**Extracted records:**

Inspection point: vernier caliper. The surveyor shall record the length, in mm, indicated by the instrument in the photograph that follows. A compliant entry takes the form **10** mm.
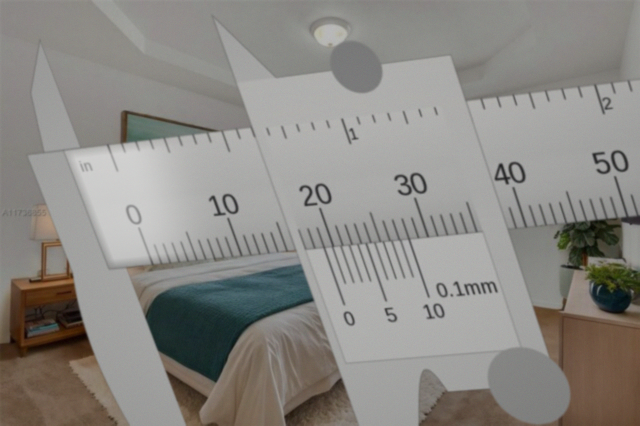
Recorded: **19.0** mm
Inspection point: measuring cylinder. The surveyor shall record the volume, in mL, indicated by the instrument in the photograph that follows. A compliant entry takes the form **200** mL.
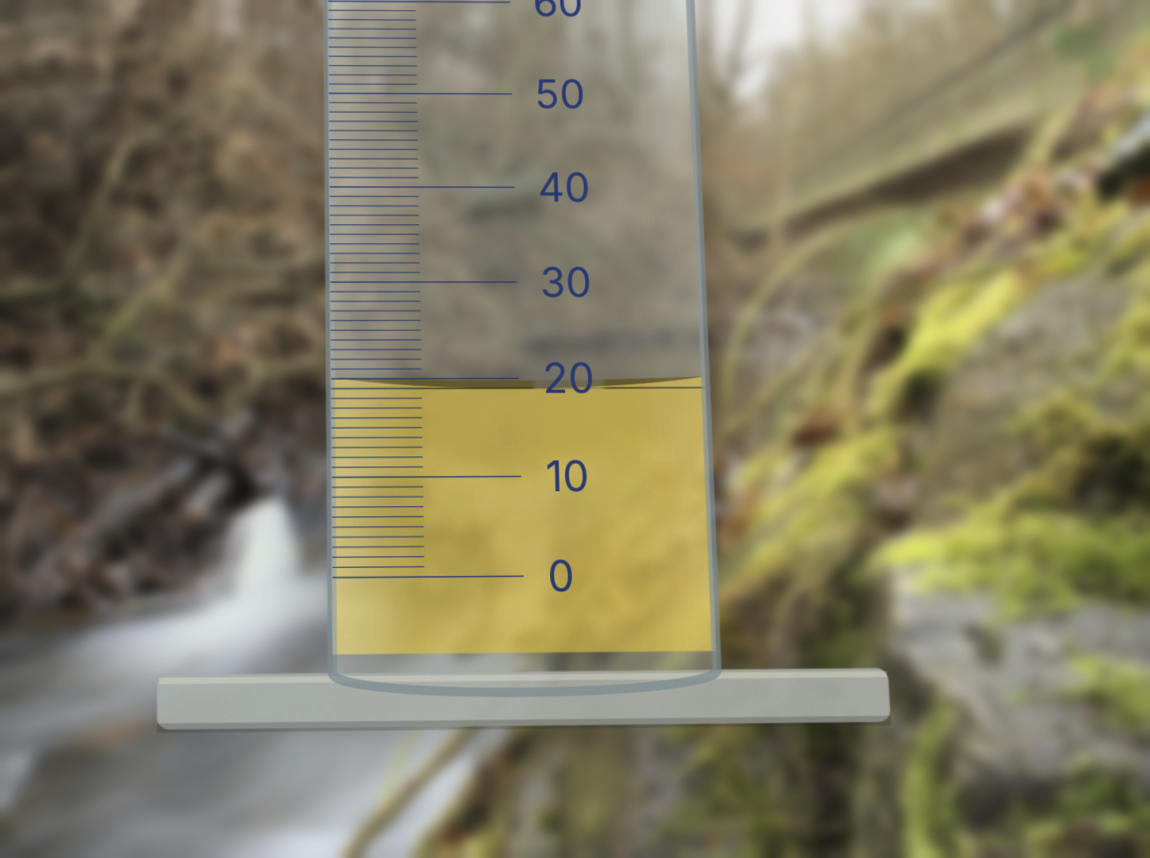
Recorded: **19** mL
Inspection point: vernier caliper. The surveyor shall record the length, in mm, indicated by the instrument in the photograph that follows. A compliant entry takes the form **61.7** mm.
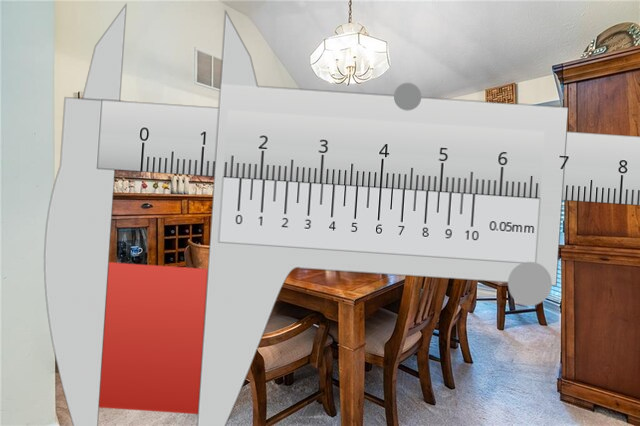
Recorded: **16.6** mm
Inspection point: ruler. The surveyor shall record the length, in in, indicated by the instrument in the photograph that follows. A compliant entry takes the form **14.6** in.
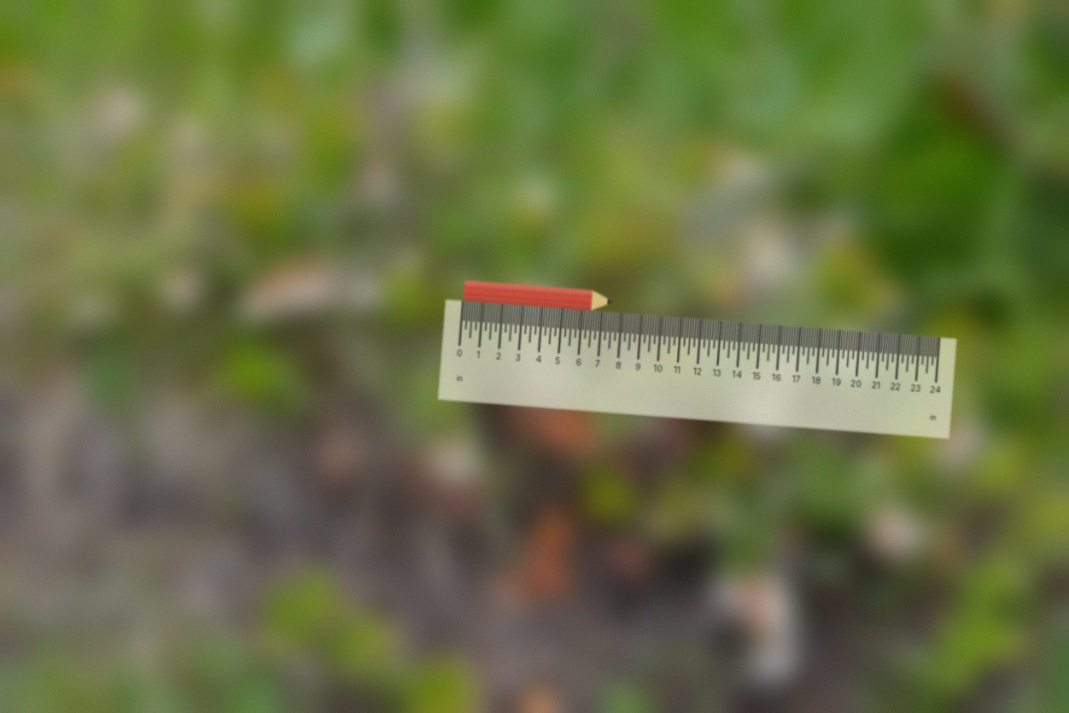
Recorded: **7.5** in
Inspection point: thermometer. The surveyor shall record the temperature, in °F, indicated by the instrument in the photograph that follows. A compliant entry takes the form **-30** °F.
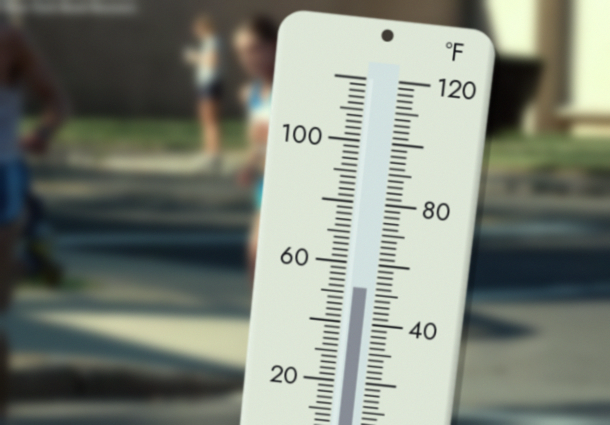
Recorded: **52** °F
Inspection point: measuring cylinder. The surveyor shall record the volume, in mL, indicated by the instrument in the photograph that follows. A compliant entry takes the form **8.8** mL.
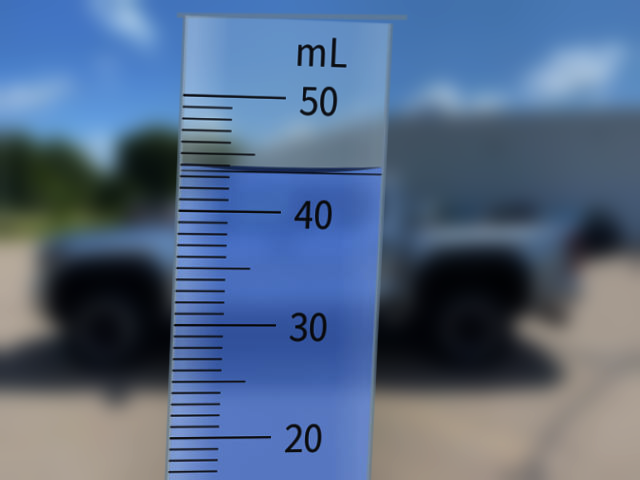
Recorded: **43.5** mL
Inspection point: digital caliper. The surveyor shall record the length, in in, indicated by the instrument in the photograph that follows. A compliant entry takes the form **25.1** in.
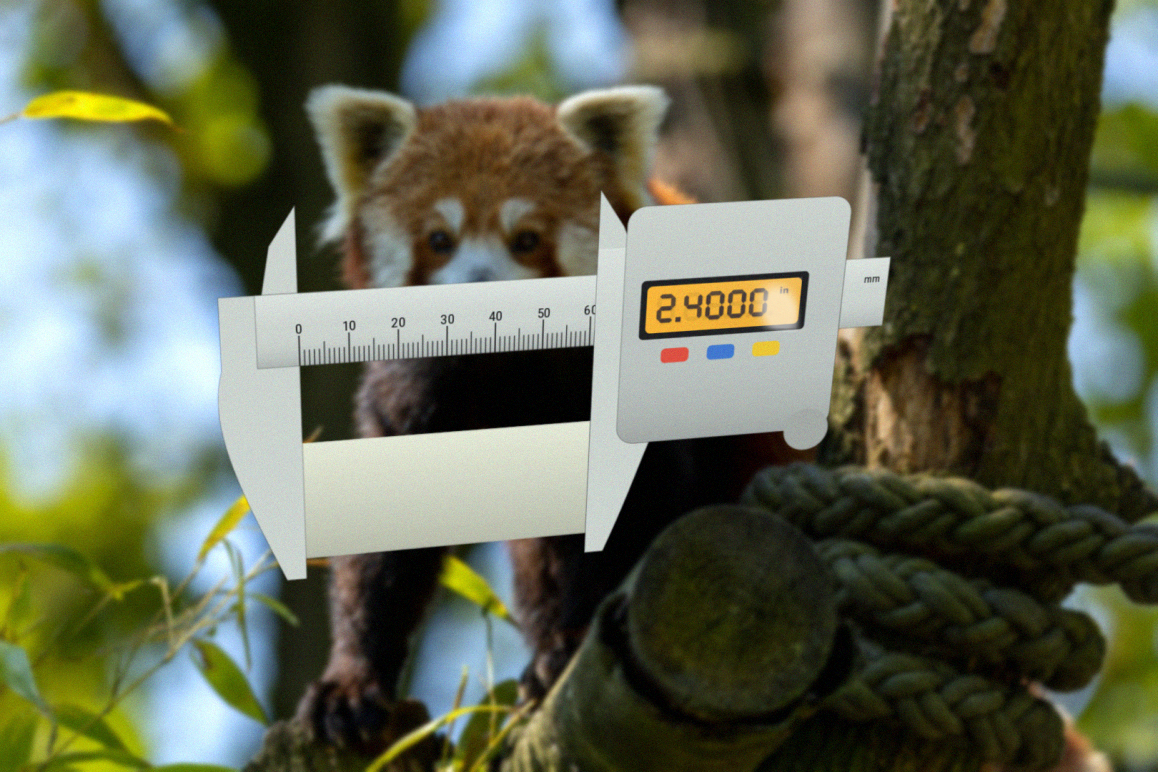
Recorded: **2.4000** in
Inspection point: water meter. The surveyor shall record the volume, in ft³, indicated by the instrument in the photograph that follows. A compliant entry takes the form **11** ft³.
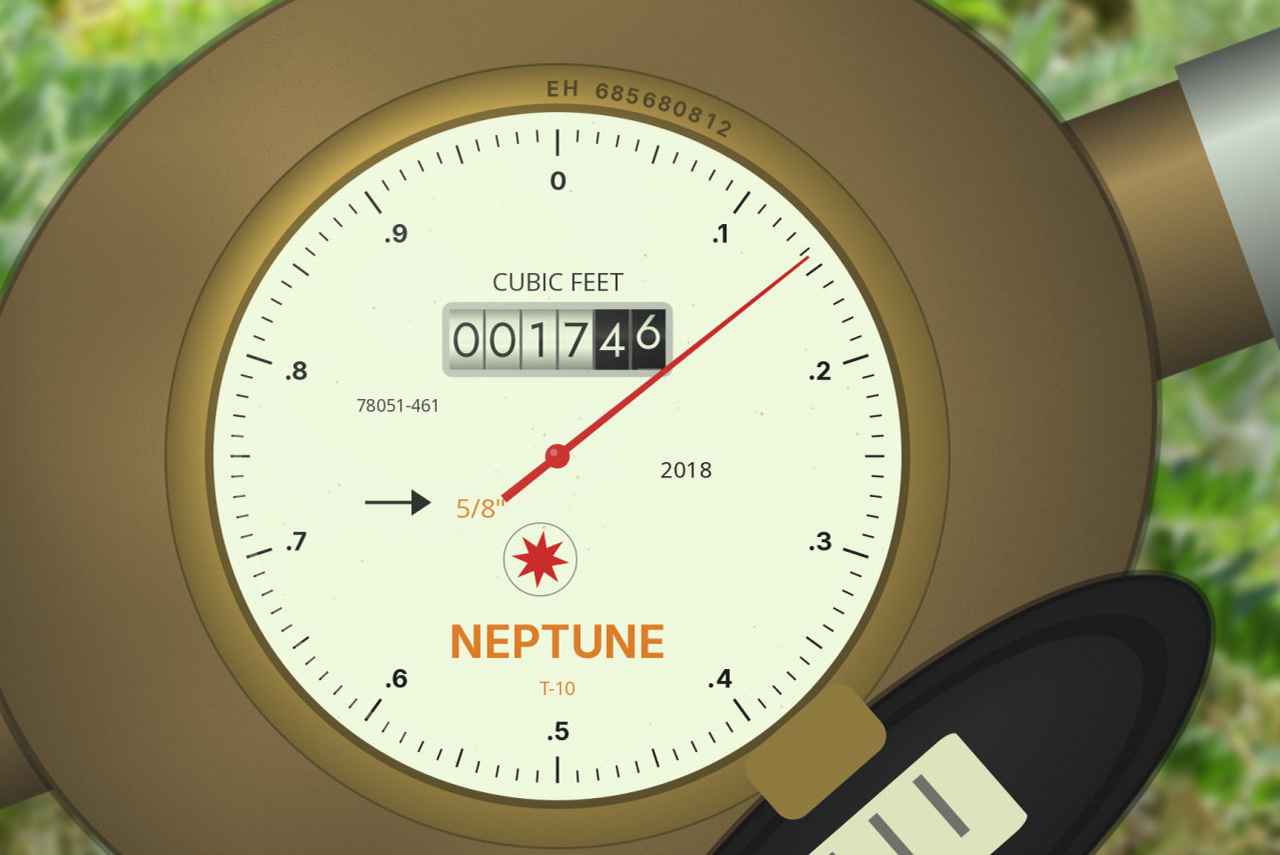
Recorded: **1746.14** ft³
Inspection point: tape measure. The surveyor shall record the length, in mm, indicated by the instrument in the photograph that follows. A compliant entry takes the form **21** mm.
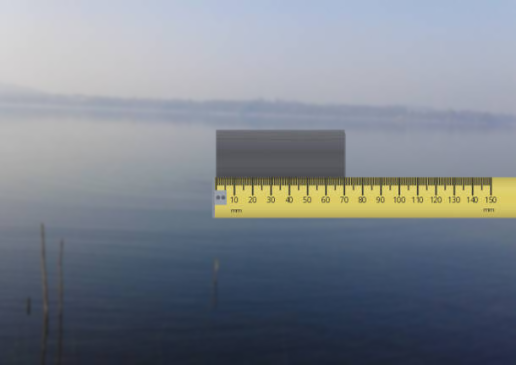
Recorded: **70** mm
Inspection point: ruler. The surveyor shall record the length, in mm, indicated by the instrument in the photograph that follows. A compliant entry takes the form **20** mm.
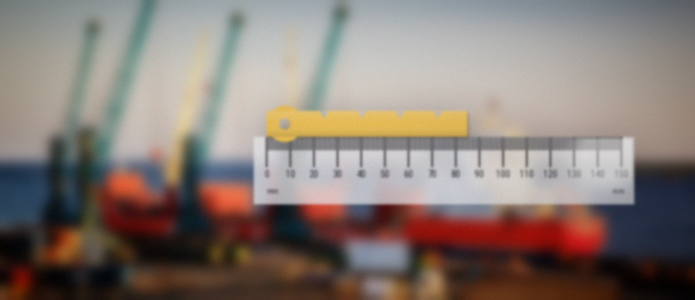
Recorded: **85** mm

**What is being asked:** Convert the listing above into a two-column CSV with the headers "prompt" and "reading". Give one row per inspection point, with its text and its recorded value each in a single quoted field, line breaks replaced by spaces and the pictures left out.

**Task result:**
prompt,reading
"Inspection point: vernier caliper. The surveyor shall record the length, in mm, indicated by the instrument in the photograph that follows. A compliant entry takes the form **10** mm. Recorded:","**19.0** mm"
"Inspection point: measuring cylinder. The surveyor shall record the volume, in mL, indicated by the instrument in the photograph that follows. A compliant entry takes the form **200** mL. Recorded:","**19** mL"
"Inspection point: vernier caliper. The surveyor shall record the length, in mm, indicated by the instrument in the photograph that follows. A compliant entry takes the form **61.7** mm. Recorded:","**16.6** mm"
"Inspection point: ruler. The surveyor shall record the length, in in, indicated by the instrument in the photograph that follows. A compliant entry takes the form **14.6** in. Recorded:","**7.5** in"
"Inspection point: thermometer. The surveyor shall record the temperature, in °F, indicated by the instrument in the photograph that follows. A compliant entry takes the form **-30** °F. Recorded:","**52** °F"
"Inspection point: measuring cylinder. The surveyor shall record the volume, in mL, indicated by the instrument in the photograph that follows. A compliant entry takes the form **8.8** mL. Recorded:","**43.5** mL"
"Inspection point: digital caliper. The surveyor shall record the length, in in, indicated by the instrument in the photograph that follows. A compliant entry takes the form **25.1** in. Recorded:","**2.4000** in"
"Inspection point: water meter. The surveyor shall record the volume, in ft³, indicated by the instrument in the photograph that follows. A compliant entry takes the form **11** ft³. Recorded:","**1746.14** ft³"
"Inspection point: tape measure. The surveyor shall record the length, in mm, indicated by the instrument in the photograph that follows. A compliant entry takes the form **21** mm. Recorded:","**70** mm"
"Inspection point: ruler. The surveyor shall record the length, in mm, indicated by the instrument in the photograph that follows. A compliant entry takes the form **20** mm. Recorded:","**85** mm"